Le ministre de l'Action et des comptes publics est honni à droite depuis qu'il a rejoint le gouvernement d'Emmanuel Macron. Mais au sein de la République en marche, il est parvenu en quelques mois à habillement tisser sa toile.
Honni à droite, le ministre Gérald Darmanin, que la présentation du budget va propulser en première ligne, a habilement tissé sa toile chez les parlementaires de la République en marche, séduits par son "sens politique" en dépit de faux pas cet été.
Pour eux, c'est un peu une révélation. "Venant de la gauche, j'aurais eu des réticences à vous dire cela il y a quelques mois mais Darmanin, je le trouve excellent", s'amuse un jeune député de la République en marche à propos de celui chargé d'élaborer le premier budget du quinquennat, présenté le 27 septembre.
Jusque-là, l'ex-maire de Tourcoing âgé de 34 ans, coordinateur de la campagne de Nicolas Sarkozy durant la primaire de 2016, incarnait surtout une valeur montante de droite, avant de dénoncer le "rétrécissement" de son camp "sur ses seules bases bourgeoises et conservatrices". En mai, il est débauché à la surprise générale par Emmanuel Macron.
"Je trouve qu'il est très très bon", vante un proche du Premier ministre en soulignant la difficulté du poste, "ô combien technique mais éminemment politique", naviguant entre les desiderata des ministères et ceux de l'administration.
"Il est capable de se mouvoir dans ces deux exigences: avoir la simplicité du mot et comprendre l'univers du chiffre", ajoute-t-on encore à Matignon.

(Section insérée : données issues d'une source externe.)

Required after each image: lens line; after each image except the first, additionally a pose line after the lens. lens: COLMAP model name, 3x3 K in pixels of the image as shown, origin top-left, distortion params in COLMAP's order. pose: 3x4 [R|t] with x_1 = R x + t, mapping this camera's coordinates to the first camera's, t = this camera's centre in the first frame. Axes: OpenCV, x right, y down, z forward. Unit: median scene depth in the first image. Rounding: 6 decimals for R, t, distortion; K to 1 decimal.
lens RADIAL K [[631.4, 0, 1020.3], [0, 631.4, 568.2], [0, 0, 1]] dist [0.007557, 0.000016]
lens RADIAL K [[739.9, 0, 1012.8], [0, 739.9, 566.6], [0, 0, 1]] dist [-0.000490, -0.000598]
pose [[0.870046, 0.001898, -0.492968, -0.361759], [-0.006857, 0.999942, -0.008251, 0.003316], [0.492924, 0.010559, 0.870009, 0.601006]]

Cela ne lui a pas évité des fautes de carre cet été. Il a ainsi été prié de revoir le projet de loi sur le "droit à l'erreur", "jugé pas assez riche par le président de la République", selon un député LREM.
"Un animal politique"
Il fut aussi au coeur de la communication hasardeuse sur la baisse de 5 euros des APL, qui a mis en difficulté l'exécutif et la majorité parlementaire. Sans apparemment porter préjudice à sa réputation au sein du groupe LREM, qu'il a su habilement soigner à force d'attentions.Là, c'est un petit message de félicitation à un député pour son intervention dans l'hémicycle. Ou ici, un coup de fil pour solliciter "l'avis" d'un autre, échanger "à bâtons rompus", dixit le député de Guadeloupe Olivier Serva.
"Le premier texto que j'ai reçu d'un ministre après mon élection, c'était Darmanin", raconte un autre élu.
Une attitude qui fait sourire, sans la surprendre, la députée de l'Essonne Marie Guévenoux, qui a connu Gérald Darmanin dans les rangs de la droite, aux Jeunes populaires.
"Il était de loin le plus malin, déjà un animal politique", se souvient-elle, en confirmant la popularité du ministre chez les 'marcheurs', assise sur sa "pugnacité" et sa capacité à "défendre très clairement ses dossiers".
Pour affermir son réseau, Gérald Darmanin a "parfaitement décodé le logiciel En Marche" et s'est fait le chantre d'un programme présidentiel appris "par coeur", affirme un député de la Commission des finances qui a récemment assisté à un vrai numéro de séduction.
"C'était professeur Darmanin", glisse-t-il. "Il était avec son paperboard, ses manches retroussées. Il a été super bon, faisant des références au programme, rappelant qu'on s'était engagé sur tel point".
"L'opportunisme en marche"
Auteur de sorties acerbes contre le mariage pour tous en 2013, avant de les regretter récemment, Gérald Darmanin s'y retrouvera-t-il sur les questions de société au sein d'un gouvernement qui compte par exemple ouvrir la procréation médicalement assistée (PMA) ?"Darmanin est bien trop malin pour laisser la PMA devenir un problème pour lui", répond un député LREM.
Logiquement, sa cote s'est effondrée chez Les Républicains, qui ne l'épargnent pas dans l'hémicycle lors des questions au gouvernement.
"Darmanin, c'est l'opportunisme en marche", persifle ainsi Eric Ciotti, député des Alpes-Maritimes, avant de railler les revirements.
"J'ai eu une conversation avec Fillon, qui m'a dit : 'Quand je vois aujourd'hui Darmanin qui s'était roulé par terre pour avoir des responsabilités dans ma campagne, je suis écoeuré'", cingle de son côté un élu LR.
Cependant, Gérald Darmanin n'a pas encore formellement acté sa rupture avec son ancienne famille. Dans l'attente de son exclusion, il est pressé par le chef de l'Etat en personne d'adhérer à La République en marche.